What I'm highlighting is:

* The knowledge depth and time required on your part to maintain the text such that it works on all supported systems

* The fact that you're depending on a number of tools that might become obsolete quite fast, which might throw a wrench into your text.

** For example, Docker stops supporting CLI due to licensing. Linux splinters off to podman, Windows creates its own tool, macOS users will generally continue working with Docker. You'll then be forced to migrate to a different tool, like Vagrant.

Rather than create a text that's a "bring your own developer workstation", create a webpage that I pay $15 for monthly, you record a video explaining a concept, and then you have a button that says "spin up a lab for X". This throws me to a controlled environment, e.g. in AWS, where you tell me the exact steps that will achieve what I want to achieve.


On the other hand , a tutorial like this needs to be actively maintained as packages come and go . It’s essentially a documentation


Yes. I would expect the article to become an "eternal cornerstone of web development" which evolves with the stacks.

After a few years, the history if it would be very interesting. It would show how much maintenance a minimal web app based on the different approaches needed.


Apart from the Debian command what else you need to learn from Django? I'm writing python based web application development tutorial here https://rajasimon.io


Writing code as a sequence of "echo ... >> ..." lines would be awful. It should at least use a text editor (doesn't lose the copy-paste functionality).

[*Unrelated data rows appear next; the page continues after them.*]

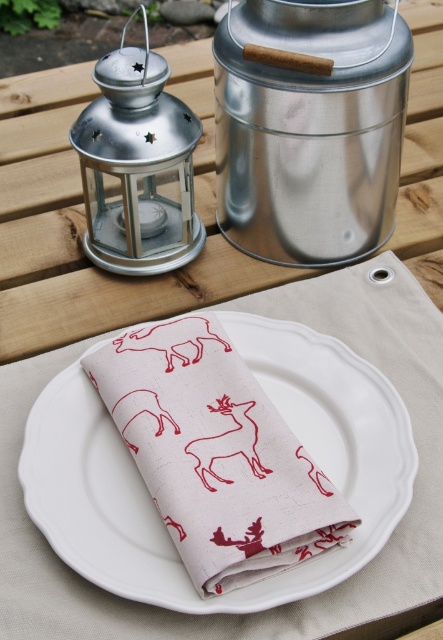
Consider the image. You are standing at the center of the table and want to place a decoration between the two points labeled as point (287,352) and point (159,148). Which point should you move towards to ensure the decoration is closer to the front of the table?

You should move towards point (287,352) because it is in front of point (159,148), so placing the decoration there will be closer to the front of the table.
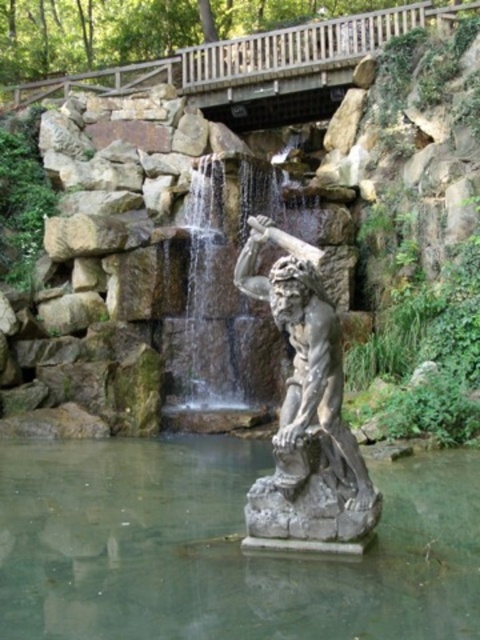
You are a hiker who wants to cross the clear stone water at center to reach the other side. There is a clear stone waterfall at center nearby. Which direction should you go relative to the waterfall to avoid getting wet?

To avoid getting wet, you should go to the right side of the clear stone waterfall at center, where the clear stone water at center is located, since the water flows downward from the waterfall and the right side of the waterfall would be the calmer area.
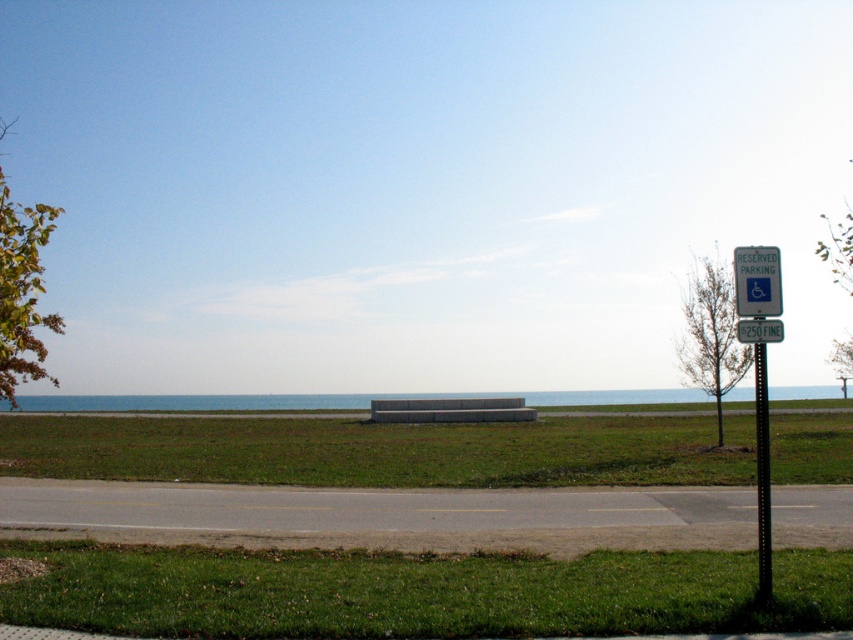
You are a person with a mobility impairment using a wheelchair. You need to park in the reserved area but want to ensure your wheelchair can reach the bench. The path between the green grass at lower center and the black metal pole at right is 1.2 meters wide. Your wheelchair has a width of 0.8 meters. Can you safely navigate to the bench?

The path between the green grass at lower center and the black metal pole at right is 1.2 meters wide. Since your wheelchair is 0.8 meters wide, there is enough space to navigate safely.

You are standing at the edge of the grassy area and want to walk to the green leafy tree at left. Which direction should you move relative to the green grass at center?

You should move towards the left side of the green grass at center to reach the green leafy tree at left because the tree is positioned to the left of the grass area.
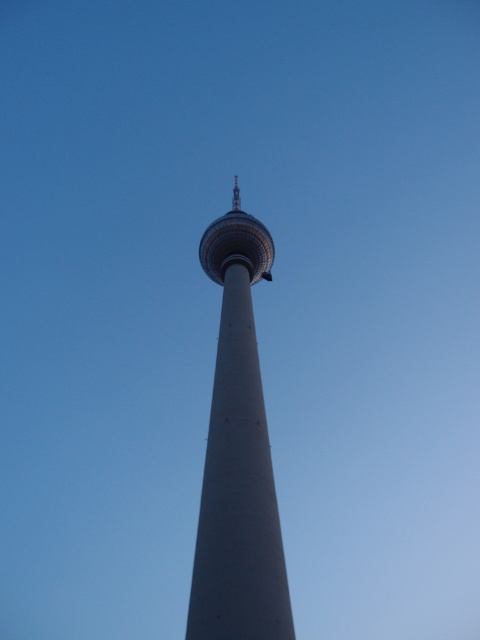
Question: Is smooth concrete tower at center smaller than sleek metallic tower at center?

Choices:
 (A) no
 (B) yes

Answer: (A)

Question: Can you confirm if smooth concrete tower at center is positioned to the left of sleek metallic tower at center?

Choices:
 (A) no
 (B) yes

Answer: (A)

Question: Which point is closer to the camera?

Choices:
 (A) smooth concrete tower at center
 (B) sleek metallic tower at center

Answer: (A)

Question: Which object appears closest to the camera in this image?

Choices:
 (A) smooth concrete tower at center
 (B) sleek metallic tower at center

Answer: (A)

Question: From the image, what is the correct spatial relationship of smooth concrete tower at center in relation to sleek metallic tower at center?

Choices:
 (A) right
 (B) left

Answer: (A)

With a Texteditor you need to "describe" the process. Like "Open your text editor and create a file called /etc/apache2/sites-enabled/000-default.conf then put the following code into it ... then save it, make sure the access rights are... make sure the file encoding is..., make sure it does or does not contain a final carriage return ..."

With the shell, all of this can be combined in one command that you can easily read, understand, copy and paste and which is exactly reproducable:

    cat << 'EOF' > /etc/apache2/sites-enabled/000-default.conf
    WSGIPythonPath /var/www/mysite
    <VirtualHost *:80>
        WSGIScriptAlias / /var/www/mysite/mysite/wsgi.py
        <Directory /var/www/mysite/mysite>
            <Files wsgi.py>
                Require all granted
            </Files>
        </Directory>
    </VirtualHost>
    EOF


But no one will want to exactly copy and paste everything from the tutorial (e.g. you'd put the name of your thing instead of "mysite") so by doing it that way you're forcing people to copy and paste it into a text editor, make the edits, and then copy and paste into a terminal. It all seems overly complicated. To be editable and equivalent to your example, all you need is two instructions:

1. Run this:

  $EDITOR /etc/apache2/sites-enabled/000-default.conf
2. Now paste in this:

  [file contents]
Access rights are a separate command in both methods, and if you're really concerned about file encodings (seems unlikely for this sort of thing), that's either an editor setup step at the very start, or one command to convert in either method.


To test it, I would copy all commands verbatim and play around with the running web application afterwards. Say to try Django or some other framework which I have not used before.

Even just reading it would give me an unambiguous insight into the concepts of the framework.

To "fork" it, I would copy all commands into a shellscript and then change something like "mysite" via search+replace. In vim it would be: :%s/mysite/yoursite/gc to change all occurances of "mysite" to "yoursite" and be shown each replacement before it takes place.


That sounds like a Dockerfile


Similar but somewhat different. You would normaly not have

echo "<h1>Hello World</h1>" > index.php

in a Dockerfile.


I want to work on this . This is interesting.